Whenever one of my businesses has a rough month or otherwise has me feeling discouraged, this confidence practically disappears. Doubt starts to creep in, and I openly start to wonder what my friends, family, and peers might think if I fail and have to turn in my real estate license and shut down my website.
However, by simply being aware of this thought trend in my own life, I am able to remain focused upon my own values and act on them rather than allow the fear of what others may think to cloud my mind. Sure, it could be embarrassing if I stumble along the way, but I can learn from it without resorting to a fear-based mentality.
At every step of the way, someone will criticize your decisions and urge you to go in a different direction. Courage stems from the conviction to hold fast to your goals and convictions.
Besides, can any of us really pretend to know what others think?
4. We fear the path of struggle and difficulty.
Just as surely as you will experience your share of failures, problems will also arise from to time time. The key to overcoming them and the fear of failure is learning to embrace challenges and view them as opportunities.
It is easy for me to say this because my natural personality leads me to chase challenges and run head on into difficulty. I feel most alive when e pushing through adverse circumstances. The other day I called my dad to vent about a problem I was dealing with, and he responded, “This is a good thing. You always have liked a good challenge.”
On the other hand, ff you are naturally prone to fear difficulties, you’re not alone. But you can begin to ease your fears by taking a series of small steps.
How to Defeat Your Fear of Failure
In my experience, fear is like a mean middle school bully. It is threatening on the surface, but it hates confrontation. Every time you stand up to fear, just like a bully, it starts to lose power over you.
Sure, you might take some lumps along the way, but in the long run, you’ll win.
Here is our best advice for overcoming fear of the biggest types of failure that may affect anyone.
Overcome Your Fear of Failure in Your Finances
If you’re in control of your personal and business finances, one thing is for sure: you’ll sleep a lot better at night.
These money management tips will help reduce or remove fear from the equation:
- Be sure you are on a budget.
- Monitor all of your financial accounts and spending easily, in one place. I do this with Personal Capital.
- Review all of your insurance policies at least once per year. This will help you make sure that they don’t lapse and also keep your family protected if something should happen to your business.
- Be sure you have adequate life insurance protection in place. I was horribly afraid that my death would leave my wife and son poor and on the street until I got term life insurance in place. It's more affordable than you may think.
- If you are struggling with student loan debt, consider refinancing them as soon as possible. If you qualify, it is an easy way to reduce your financial obligations each month and reduce any stress you may be feeling.

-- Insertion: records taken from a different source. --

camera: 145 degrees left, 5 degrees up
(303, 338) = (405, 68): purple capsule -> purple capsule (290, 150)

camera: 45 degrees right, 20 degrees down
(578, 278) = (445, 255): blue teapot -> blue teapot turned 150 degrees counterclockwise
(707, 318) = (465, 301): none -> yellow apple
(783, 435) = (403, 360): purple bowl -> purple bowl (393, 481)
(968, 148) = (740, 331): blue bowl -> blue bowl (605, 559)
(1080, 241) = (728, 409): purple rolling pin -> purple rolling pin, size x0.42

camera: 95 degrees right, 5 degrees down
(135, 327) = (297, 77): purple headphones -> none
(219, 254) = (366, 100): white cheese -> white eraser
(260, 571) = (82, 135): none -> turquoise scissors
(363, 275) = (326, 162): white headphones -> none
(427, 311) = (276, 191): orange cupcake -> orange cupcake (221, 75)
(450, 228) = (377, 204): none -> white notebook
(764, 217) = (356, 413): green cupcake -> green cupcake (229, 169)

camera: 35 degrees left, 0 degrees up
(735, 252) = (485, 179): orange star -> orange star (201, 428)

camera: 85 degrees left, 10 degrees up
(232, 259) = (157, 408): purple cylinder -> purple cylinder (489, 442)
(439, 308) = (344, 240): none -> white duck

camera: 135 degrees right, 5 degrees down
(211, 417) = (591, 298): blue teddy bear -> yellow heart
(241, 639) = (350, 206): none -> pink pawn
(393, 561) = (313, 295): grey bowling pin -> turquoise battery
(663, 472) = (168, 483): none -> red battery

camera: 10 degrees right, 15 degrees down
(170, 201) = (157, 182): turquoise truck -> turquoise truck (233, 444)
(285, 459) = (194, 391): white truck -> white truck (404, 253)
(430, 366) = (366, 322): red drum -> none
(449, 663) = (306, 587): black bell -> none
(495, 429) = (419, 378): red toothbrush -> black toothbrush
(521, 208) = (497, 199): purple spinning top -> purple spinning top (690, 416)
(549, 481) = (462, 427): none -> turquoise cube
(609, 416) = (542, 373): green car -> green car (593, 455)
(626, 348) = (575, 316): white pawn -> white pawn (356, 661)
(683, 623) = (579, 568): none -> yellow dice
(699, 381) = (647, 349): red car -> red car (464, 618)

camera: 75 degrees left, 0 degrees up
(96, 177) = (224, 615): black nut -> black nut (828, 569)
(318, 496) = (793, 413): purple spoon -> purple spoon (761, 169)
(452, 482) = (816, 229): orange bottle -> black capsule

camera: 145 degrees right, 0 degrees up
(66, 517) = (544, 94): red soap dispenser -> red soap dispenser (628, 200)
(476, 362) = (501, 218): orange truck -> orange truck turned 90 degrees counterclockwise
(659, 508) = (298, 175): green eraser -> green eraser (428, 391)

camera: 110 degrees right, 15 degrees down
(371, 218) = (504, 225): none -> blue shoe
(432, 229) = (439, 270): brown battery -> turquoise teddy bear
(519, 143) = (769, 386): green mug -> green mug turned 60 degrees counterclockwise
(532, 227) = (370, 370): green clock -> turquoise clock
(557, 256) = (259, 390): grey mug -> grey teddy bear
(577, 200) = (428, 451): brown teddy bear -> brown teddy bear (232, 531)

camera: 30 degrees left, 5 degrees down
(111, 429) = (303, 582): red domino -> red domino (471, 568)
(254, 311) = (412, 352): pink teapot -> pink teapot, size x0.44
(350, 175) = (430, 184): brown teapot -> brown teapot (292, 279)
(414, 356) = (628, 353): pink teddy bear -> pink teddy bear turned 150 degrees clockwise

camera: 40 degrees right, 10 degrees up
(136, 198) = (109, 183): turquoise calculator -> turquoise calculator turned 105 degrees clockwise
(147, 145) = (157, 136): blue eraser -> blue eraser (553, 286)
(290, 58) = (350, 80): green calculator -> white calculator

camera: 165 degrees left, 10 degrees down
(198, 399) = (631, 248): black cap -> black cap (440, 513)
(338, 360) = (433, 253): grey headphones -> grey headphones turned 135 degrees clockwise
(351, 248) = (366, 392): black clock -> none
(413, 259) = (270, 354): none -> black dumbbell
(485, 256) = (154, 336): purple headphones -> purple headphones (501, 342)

Overcoming your fear of failure isn’t a simple task, and it may not happen quickly. At times, it may seem like there is little glory in yesterday’s victories, but keep pressing on. It will get easier with time.
No article on overcoming the fear of failure – whether it be personal, career, or financial failure – could be complete without referencing perhaps the best-known quote on fear. In his inaugural address in 1933, President Franklin D. Roosevelt spoke the following immortal words:
So, first of all, let me assert my firm belief that the only thing we have to fear is…fear itself — nameless, unreasoning, unjustified terror which paralyzes needed efforts to convert retreat into advance.
If you fear failure, remember the timeless advice of FDR: don’t retreat, advance!
Readers, how have you learned to overcome fear of failure? Have your past failures been the launching board for your greatest successes?